В комнату, под дверь, из коридора пробивался слабый свет, бледно окрашивал пол, отражение света виднелось в черном зеркале шкафа, стоявшего напротив моей кровати, и казалось там отблеском костра на темной глади реки. В кухне мать с вечера топила печь. Воздух в комнате был сухим, нагретым. Из кухни пахло миндалем, ванилью, а из буфета у двери — яблоками и апельсинами. Рот наполнялся сладковатой слюной, я не мог дальше терпеть, вставал и шел босиком в кухню: в большой печке бился сильный огонь — пламя то высовывало горячий плоский язык в щель вьюшки, то выбивалось в отверстия плиты из-под днищ кастрюль и жаровни.

Лицо матери розовело от жара, а глаза вдохновенно блестели.

— Это что еще там за полуночник бродит? — спрашивала она.

На столе и на подоконнике стояли противни и тарелки с печеным. Но мать еще варила, жарила и пекла: заглядывала, поднимая крышку и отстраняя лицо от пара, в кастрюлю, открывала духовку и тыкала спичкой в мягкое тело пирога, проверяя готовность теста; забравшись на табуретку у стола, я поджимал колени к подбородку, обхватывал руками ноги и ждал.

— Пришел, значит, проверяльщик посмотреть, что я здесь наготовила, — говорила мать. — Сейчас покажу.

Она ставила передо мной чашку с теплым шоколадом или молоком, жестом фокусника сдергивала полотенца с тарелок и противней — над столом поднимался густой пар, запах съестного забивал ноздри.

— Выбирай, пробуй, что хочешь...

Глаза разбегались от напеченного матерью, она смеялась и подсказывала:

— Попробуй сначала вот это печенье с орехами. Язык проглотишь.

Я съедал тающее во рту печенье и показывал матери язык, оставшийся в целости и сохранности. Она сокрушалась:

— Не проглотил? Ай-яй... Тогда съешь плюшку.

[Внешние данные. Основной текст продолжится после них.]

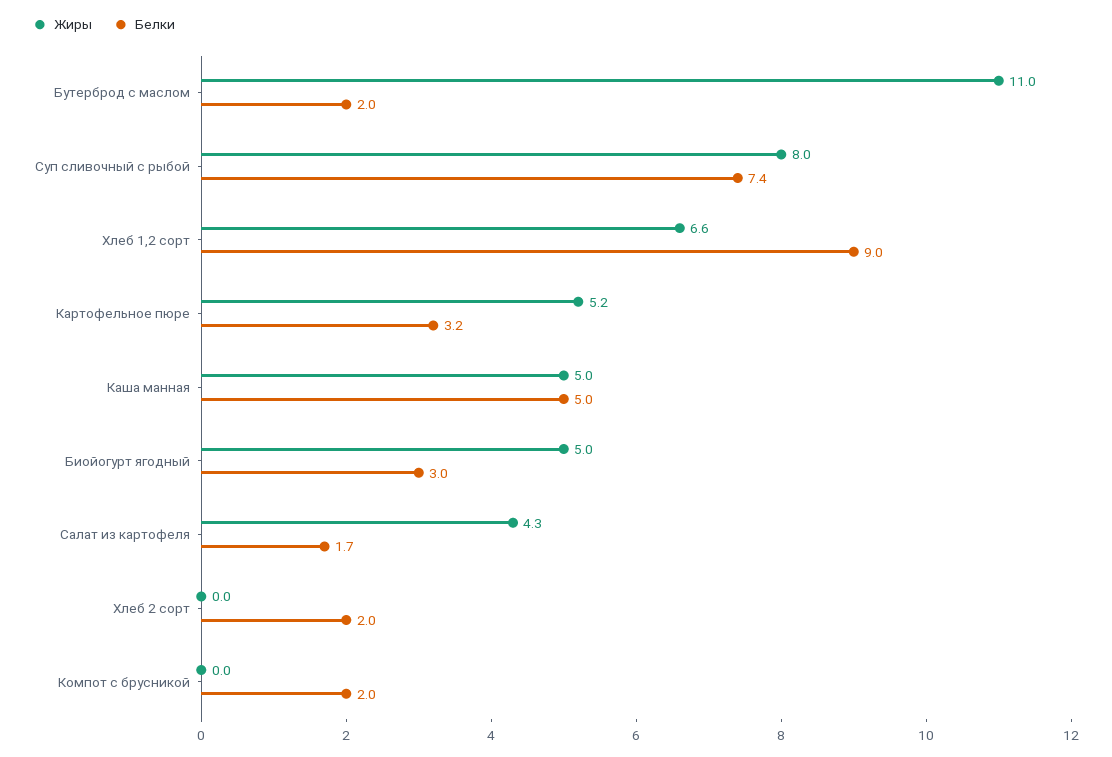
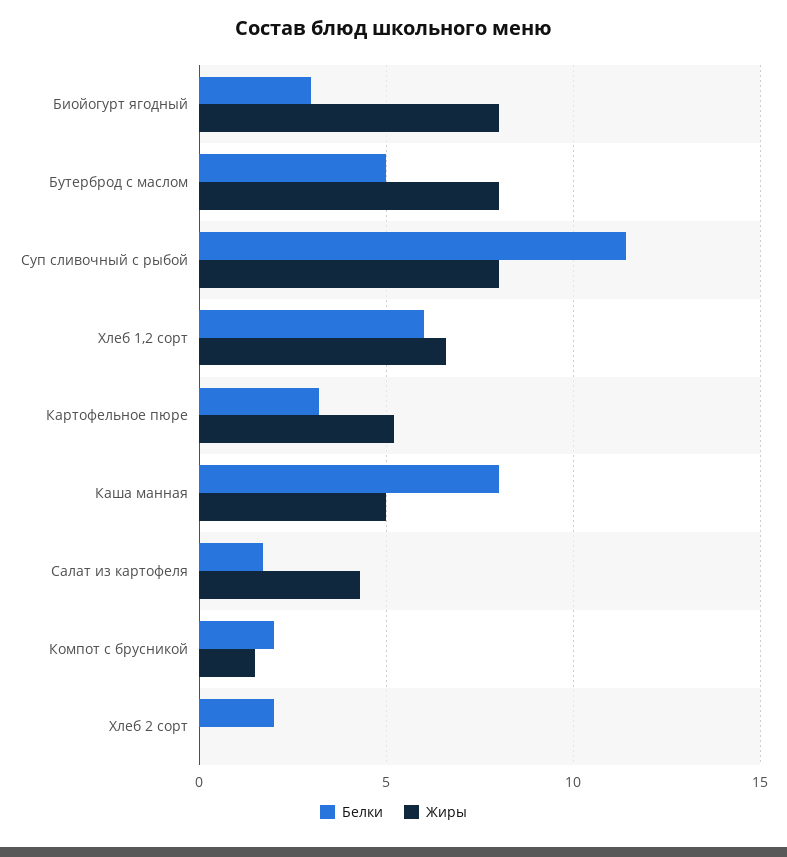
Жиры, Бутерброд с маслом: 11 -> 8
Белки, Бутерброд с маслом: 2 -> 5
Белки, Суп сливочный с рыбой: 7.4 -> 11.5
Белки, Хлеб 1,2 сорт: 9 -> 6
Белки, Каша манная: 5 -> 8
Жиры, Биойогурт ягодный: 5 -> 8
Жиры, Компот с брусникой: 0 -> 1.5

Возле матери сидеть было тепло и покойно. Ей можно было сказать все то, о чем я из гордости никогда не сказал бы отцу: пожаловаться на жизнь, на то, например, как не дает проходу Витька из соседнего подъезда, мальчишка года на два старше меня, что постоянно приходится вступать с ним в драку, из которой он выходит победителем, а я — в ссадинах и с синяками.

Отец прищурил бы глаза и сказал:

— Не ной. Сумей постоять за себя.

А мать жалела и сочувствовала:

— Ты ему скажи: давай лучше вместе играть, а не драться. Какой же толк от драки?

— Да он меня засмеет.

— Ну хочешь, я схожу к его матери? — улыбаясь, она отклоняла голову и смотрела на меня как бы издали.

— Нет, нет... Что ты? — пугался я. — Не ходи.

— Не пойду, ладно, — соглашалась мать. — Сам уладь дело миром.

Хотя я и знал, что мира с Витькой не будет, и упорно отрабатывал приемы борьбы, показанные отцом, но от разговора с матерью, от ее сочувствия на душе становилось легче.